As reported in January's issue of the IEEE Spectrum, what is essentially a very low power MRI (magnetic resonance imaging) machine has produced its first images of a human brain. Whereas a standard MRI machine produces magnetic fields of around 1.5 tesla, this new version produces only around 46 microtesla - an over thirty thousand-fold reduction, and a field apparently comparable in strength to the earths' magnetic field. This reduction in power results in a slightly different method for producing the images.

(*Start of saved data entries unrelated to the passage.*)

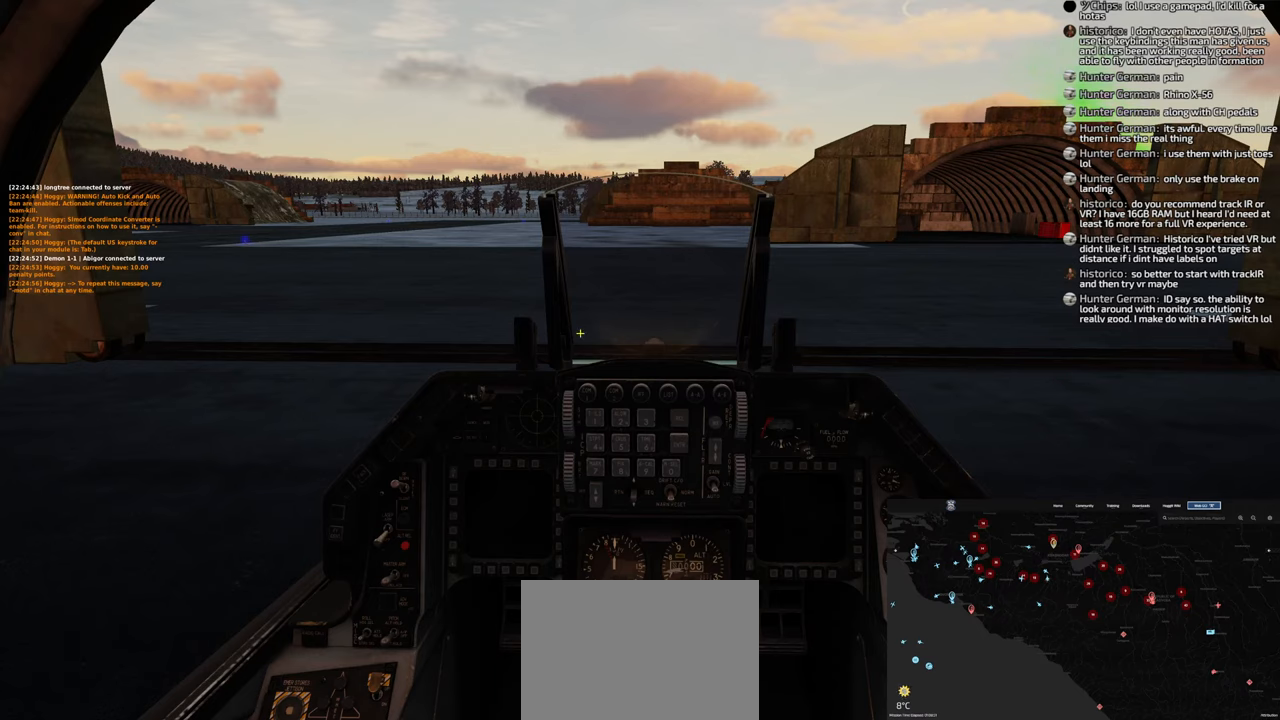
{"buttons": [], "left_stick": "center", "right_stick": "up", "events": [[33, "right_stick", "up-left"], [117, "right_stick", "down-left"], [233, "right_stick", "down-right"], [333, "right_stick", "up-right"], [417, "right_stick", "up"]]}
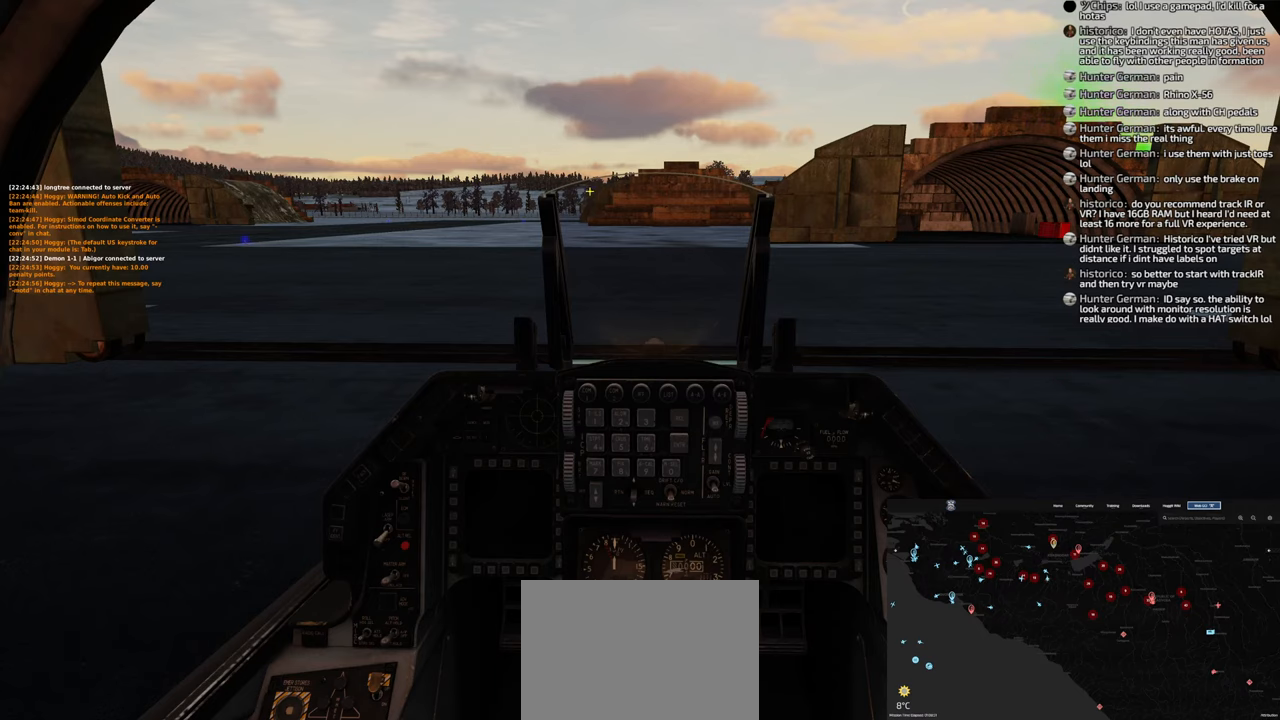
{"buttons": [], "left_stick": "center", "right_stick": "left", "events": [[50, "right_stick", "down-left"], [150, "right_stick", "down-right"], [283, "right_stick", "up-right"], [400, "right_stick", "up-left"], [450, "right_stick", "left"]]}
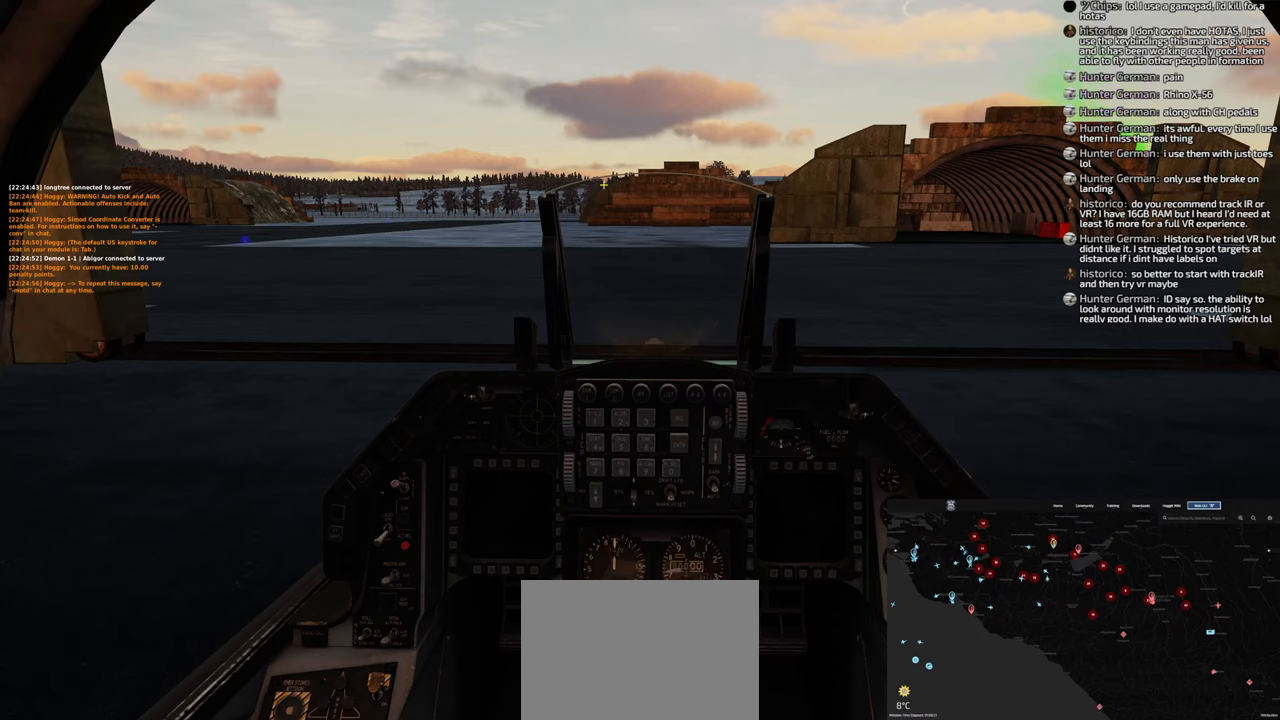
{"buttons": [], "left_stick": "center", "right_stick": "down-right", "events": [[33, "right_stick", "down-left"], [117, "right_stick", "center"], [450, "right_stick", "down-right"]]}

In a standard MRI machine, a strong magnetic field is used to align the proton in each of the hydrogen atoms before using an RF pulse to knock them out of alignment. As they snap back into alignment with the magnetic field, they emit a signal which can be detected and used to create a 3D image. In the new version, the very small magnetic field isn't enough to align the protons, so a short duration (1 second) magnetic pulse of slightly higher magnitude (30 millitesla). The resulting signals are very small, so an array of highly sensitive magnetometers are used (so-called superconducting quantum interference devices, or SQUIDS). A hugely important additional advantage of using these SQUIDS is that they are also used in the MEG (magnetoencephalography) imaging technique. This potential for MRI and MEG using the same machine raises the intriguing possibility of producing simultaneous structural images (using the MRI) and brain activation maps (using the MEG).
One other major advantage of using this low-power MRI technique is its potential to image tumors. Due to the subtle differences between cancerous and non-cancerous tissue, the differences are not readily captured by standard MRI pictures - whereas the low-power version can. Furthermore, the possibility arises of using this type of imaging during operations themselves, as the very low magnetic fields used would not interfere with the use of metal surgical implements. As with any newly developed technology though, it will be a fair few years before it will be in full use - although this situation will be helped due to comparatively low cost of the new device: due to the absent need for high magnetic fields, the new machines may cost as little as one tenth of its high-powered counterpart.
UPDATE 29/01: Vaughan at MindHacks has pointed out the downsides of using SQUIDs, which I didn't mention.